- **BRIEF**:
The entries below contain a stretch that opens with the line containing "pinky pip: (176, 836)" and closes with the line containing "thumb mcp: (44, 173)"; set down that stretch exactly, both ends included, and nothing else.

=== Begin Enclosure ===

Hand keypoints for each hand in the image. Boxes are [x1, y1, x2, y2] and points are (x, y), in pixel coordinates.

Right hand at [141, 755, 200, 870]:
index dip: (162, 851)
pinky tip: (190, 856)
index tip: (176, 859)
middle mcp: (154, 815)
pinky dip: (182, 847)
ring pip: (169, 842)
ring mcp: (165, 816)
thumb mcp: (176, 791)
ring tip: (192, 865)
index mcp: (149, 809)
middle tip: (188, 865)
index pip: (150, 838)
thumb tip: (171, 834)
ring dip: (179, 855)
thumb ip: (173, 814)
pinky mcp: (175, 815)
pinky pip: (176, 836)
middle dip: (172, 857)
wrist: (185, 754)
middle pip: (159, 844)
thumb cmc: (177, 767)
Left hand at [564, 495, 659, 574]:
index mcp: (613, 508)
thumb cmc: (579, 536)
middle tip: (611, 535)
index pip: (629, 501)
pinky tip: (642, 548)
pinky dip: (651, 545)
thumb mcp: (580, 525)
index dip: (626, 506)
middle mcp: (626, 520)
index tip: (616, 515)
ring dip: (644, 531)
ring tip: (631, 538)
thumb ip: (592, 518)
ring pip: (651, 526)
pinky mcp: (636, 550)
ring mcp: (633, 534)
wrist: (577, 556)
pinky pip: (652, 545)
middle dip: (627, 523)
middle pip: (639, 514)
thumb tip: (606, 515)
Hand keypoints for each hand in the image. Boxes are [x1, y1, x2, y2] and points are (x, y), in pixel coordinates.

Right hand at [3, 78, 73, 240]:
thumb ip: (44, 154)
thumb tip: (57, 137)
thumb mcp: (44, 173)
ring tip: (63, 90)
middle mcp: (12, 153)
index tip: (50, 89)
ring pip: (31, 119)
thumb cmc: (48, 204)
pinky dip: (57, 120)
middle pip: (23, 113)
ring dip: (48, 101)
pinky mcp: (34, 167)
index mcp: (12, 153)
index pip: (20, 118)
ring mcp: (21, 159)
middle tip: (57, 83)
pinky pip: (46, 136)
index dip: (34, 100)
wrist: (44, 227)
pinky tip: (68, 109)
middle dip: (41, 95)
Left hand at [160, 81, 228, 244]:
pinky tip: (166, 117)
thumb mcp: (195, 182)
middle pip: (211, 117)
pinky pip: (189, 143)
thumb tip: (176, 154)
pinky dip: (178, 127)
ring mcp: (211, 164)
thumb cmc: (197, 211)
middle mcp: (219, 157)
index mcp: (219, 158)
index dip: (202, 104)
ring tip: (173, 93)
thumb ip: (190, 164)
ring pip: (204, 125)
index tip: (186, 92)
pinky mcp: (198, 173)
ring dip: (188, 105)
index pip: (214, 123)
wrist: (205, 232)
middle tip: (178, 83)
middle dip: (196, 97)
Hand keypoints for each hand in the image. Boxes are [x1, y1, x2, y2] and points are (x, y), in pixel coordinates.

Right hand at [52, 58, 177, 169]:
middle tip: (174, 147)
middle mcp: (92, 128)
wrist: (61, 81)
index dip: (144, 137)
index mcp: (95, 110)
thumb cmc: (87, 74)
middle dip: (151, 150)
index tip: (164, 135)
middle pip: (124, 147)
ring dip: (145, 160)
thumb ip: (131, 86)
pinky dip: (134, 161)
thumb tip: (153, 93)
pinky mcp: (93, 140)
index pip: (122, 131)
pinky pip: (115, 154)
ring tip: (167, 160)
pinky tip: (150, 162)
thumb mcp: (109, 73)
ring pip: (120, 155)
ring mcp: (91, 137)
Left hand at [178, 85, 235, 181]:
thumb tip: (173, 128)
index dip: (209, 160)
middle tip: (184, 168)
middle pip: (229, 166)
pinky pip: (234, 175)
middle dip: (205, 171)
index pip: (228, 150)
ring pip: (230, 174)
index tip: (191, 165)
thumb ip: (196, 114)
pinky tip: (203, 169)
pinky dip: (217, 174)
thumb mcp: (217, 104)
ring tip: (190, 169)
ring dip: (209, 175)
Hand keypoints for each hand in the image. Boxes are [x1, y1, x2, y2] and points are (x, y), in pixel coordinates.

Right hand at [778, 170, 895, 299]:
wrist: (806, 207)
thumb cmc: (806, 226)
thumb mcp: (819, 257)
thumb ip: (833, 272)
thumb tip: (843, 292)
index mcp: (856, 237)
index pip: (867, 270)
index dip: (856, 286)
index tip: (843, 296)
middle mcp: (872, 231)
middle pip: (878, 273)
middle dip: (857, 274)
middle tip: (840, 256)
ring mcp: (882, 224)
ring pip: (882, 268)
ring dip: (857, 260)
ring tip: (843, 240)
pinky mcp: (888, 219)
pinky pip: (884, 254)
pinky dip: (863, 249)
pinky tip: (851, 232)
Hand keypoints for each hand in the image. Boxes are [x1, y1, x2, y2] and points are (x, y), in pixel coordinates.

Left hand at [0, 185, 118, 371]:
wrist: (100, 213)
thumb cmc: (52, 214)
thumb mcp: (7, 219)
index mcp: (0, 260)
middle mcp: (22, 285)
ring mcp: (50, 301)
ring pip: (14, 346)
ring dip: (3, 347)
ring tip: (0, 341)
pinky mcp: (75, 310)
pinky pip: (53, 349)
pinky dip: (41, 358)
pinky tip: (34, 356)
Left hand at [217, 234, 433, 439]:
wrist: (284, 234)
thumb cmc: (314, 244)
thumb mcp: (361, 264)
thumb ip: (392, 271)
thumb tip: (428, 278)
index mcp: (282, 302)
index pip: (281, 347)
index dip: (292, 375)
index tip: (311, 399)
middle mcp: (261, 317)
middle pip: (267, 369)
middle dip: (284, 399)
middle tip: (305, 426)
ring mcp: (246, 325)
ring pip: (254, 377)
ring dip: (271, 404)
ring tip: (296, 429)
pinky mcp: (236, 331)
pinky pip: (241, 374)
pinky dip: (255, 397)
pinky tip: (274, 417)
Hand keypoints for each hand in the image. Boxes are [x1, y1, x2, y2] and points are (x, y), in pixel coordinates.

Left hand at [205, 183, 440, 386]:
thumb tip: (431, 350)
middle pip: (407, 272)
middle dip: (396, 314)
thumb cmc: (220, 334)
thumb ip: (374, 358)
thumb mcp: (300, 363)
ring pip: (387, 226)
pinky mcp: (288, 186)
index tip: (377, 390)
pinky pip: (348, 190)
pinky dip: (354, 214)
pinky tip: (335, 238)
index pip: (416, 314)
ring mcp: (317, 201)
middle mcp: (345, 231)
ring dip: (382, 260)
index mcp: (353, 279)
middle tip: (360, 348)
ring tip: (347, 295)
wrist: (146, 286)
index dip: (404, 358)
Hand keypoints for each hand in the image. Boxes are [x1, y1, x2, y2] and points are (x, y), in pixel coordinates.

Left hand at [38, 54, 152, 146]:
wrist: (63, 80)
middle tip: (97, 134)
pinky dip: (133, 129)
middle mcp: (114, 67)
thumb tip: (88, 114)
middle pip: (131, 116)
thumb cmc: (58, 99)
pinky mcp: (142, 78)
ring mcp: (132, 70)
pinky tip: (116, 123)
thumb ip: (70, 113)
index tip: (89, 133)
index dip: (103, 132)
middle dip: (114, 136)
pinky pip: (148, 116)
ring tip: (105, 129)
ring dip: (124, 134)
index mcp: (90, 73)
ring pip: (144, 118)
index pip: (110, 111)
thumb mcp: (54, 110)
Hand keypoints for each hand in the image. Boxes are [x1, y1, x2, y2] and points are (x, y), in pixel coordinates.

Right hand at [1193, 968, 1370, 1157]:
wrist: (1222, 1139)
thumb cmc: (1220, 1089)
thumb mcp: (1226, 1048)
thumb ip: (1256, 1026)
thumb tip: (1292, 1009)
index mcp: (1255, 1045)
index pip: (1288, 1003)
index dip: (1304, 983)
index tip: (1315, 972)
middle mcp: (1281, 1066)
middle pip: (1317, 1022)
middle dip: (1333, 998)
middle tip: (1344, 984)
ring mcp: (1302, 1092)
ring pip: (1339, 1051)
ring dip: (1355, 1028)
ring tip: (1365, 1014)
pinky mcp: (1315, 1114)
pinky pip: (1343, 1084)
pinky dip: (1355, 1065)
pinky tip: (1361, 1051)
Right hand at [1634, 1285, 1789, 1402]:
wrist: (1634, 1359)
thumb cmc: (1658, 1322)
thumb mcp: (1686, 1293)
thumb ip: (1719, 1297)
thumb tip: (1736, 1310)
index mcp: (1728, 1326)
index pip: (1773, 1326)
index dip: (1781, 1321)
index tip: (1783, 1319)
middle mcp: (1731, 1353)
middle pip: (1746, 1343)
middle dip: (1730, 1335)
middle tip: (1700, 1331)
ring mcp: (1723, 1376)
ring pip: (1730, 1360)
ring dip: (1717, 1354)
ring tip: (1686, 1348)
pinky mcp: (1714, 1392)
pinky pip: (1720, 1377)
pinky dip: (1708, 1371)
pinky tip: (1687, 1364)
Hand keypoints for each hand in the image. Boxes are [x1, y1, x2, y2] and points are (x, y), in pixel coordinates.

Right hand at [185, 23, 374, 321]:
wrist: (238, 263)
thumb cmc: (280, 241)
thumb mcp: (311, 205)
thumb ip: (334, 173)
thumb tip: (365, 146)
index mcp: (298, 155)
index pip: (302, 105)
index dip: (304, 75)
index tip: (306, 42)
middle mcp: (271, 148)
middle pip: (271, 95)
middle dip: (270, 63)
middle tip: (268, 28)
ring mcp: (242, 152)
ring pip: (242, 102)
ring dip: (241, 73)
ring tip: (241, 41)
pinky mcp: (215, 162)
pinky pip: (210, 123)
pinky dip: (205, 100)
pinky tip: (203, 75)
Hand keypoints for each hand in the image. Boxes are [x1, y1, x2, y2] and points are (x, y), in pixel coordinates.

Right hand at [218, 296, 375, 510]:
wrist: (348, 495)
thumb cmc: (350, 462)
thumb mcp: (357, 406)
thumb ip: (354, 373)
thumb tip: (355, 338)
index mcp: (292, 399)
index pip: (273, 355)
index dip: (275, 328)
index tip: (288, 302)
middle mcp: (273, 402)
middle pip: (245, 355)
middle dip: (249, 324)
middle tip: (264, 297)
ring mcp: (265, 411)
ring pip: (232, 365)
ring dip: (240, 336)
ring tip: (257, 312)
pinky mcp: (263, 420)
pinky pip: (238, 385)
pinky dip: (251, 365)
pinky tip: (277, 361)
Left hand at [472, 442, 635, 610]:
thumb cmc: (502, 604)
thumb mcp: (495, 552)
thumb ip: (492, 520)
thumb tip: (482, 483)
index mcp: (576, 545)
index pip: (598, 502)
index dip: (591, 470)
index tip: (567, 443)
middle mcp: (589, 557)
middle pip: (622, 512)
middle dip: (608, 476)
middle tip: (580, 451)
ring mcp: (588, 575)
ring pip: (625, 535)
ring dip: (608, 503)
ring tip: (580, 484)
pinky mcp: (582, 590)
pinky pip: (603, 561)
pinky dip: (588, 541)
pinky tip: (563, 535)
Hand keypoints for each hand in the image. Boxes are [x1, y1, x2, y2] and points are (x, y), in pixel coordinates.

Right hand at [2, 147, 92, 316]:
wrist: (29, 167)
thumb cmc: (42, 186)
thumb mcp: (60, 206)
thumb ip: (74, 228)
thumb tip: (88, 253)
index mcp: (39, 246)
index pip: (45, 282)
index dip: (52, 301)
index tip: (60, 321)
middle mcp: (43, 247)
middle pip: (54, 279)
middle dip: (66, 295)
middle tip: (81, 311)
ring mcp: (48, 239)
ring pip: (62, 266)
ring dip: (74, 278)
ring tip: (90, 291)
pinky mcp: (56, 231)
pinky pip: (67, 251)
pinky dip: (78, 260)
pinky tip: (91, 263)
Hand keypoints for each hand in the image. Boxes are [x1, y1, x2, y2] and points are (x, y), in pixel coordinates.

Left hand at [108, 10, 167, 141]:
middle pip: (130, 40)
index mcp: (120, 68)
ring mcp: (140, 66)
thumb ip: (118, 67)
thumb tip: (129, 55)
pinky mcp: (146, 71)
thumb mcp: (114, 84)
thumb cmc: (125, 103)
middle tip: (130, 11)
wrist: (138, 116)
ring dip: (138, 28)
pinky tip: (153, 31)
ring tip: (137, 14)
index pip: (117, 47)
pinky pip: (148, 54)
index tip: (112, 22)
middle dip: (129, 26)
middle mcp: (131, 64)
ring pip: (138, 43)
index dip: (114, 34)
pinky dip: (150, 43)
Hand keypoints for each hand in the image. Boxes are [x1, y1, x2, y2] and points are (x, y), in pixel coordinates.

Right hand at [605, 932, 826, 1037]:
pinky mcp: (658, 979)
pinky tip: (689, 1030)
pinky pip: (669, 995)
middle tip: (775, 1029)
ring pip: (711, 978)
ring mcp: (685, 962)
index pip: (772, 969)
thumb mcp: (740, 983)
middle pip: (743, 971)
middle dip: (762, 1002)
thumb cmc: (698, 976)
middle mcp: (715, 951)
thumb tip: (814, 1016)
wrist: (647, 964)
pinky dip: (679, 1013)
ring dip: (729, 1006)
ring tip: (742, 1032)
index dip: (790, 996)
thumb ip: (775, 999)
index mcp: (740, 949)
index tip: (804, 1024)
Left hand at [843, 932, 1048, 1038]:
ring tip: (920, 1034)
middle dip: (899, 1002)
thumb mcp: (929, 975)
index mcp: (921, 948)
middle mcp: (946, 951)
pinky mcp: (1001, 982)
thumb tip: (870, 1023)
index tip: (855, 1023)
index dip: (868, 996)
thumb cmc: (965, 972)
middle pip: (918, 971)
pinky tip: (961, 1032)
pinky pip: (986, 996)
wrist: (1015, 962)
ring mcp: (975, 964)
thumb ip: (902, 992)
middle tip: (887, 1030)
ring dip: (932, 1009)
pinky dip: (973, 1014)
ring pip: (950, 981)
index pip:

=== End Enclosure ===

- **YOUR RESPONSE**:
pinky pip: (176, 836)
middle dip: (172, 857)
wrist: (185, 754)
middle pip: (159, 844)
thumb cmc: (177, 767)
Left hand at [564, 495, 659, 574]:
index mcp: (613, 508)
thumb cmc: (579, 536)
middle tip: (611, 535)
index pip: (629, 501)
pinky tip: (642, 548)
pinky dip: (651, 545)
thumb mcp: (580, 525)
index dip: (626, 506)
middle mcp: (626, 520)
index tip: (616, 515)
ring dip: (644, 531)
ring tip: (631, 538)
thumb ip: (592, 518)
ring pip: (651, 526)
pinky mcp: (636, 550)
ring mcp: (633, 534)
wrist: (577, 556)
pinky pip: (652, 545)
middle dip: (627, 523)
middle pip: (639, 514)
thumb tip: (606, 515)
Hand keypoints for each hand in the image. Boxes are [x1, y1, x2, y2] and points are (x, y), in pixel coordinates.

Right hand at [3, 78, 73, 240]:
thumb ip: (44, 154)
thumb tip: (57, 137)
thumb mcp: (44, 173)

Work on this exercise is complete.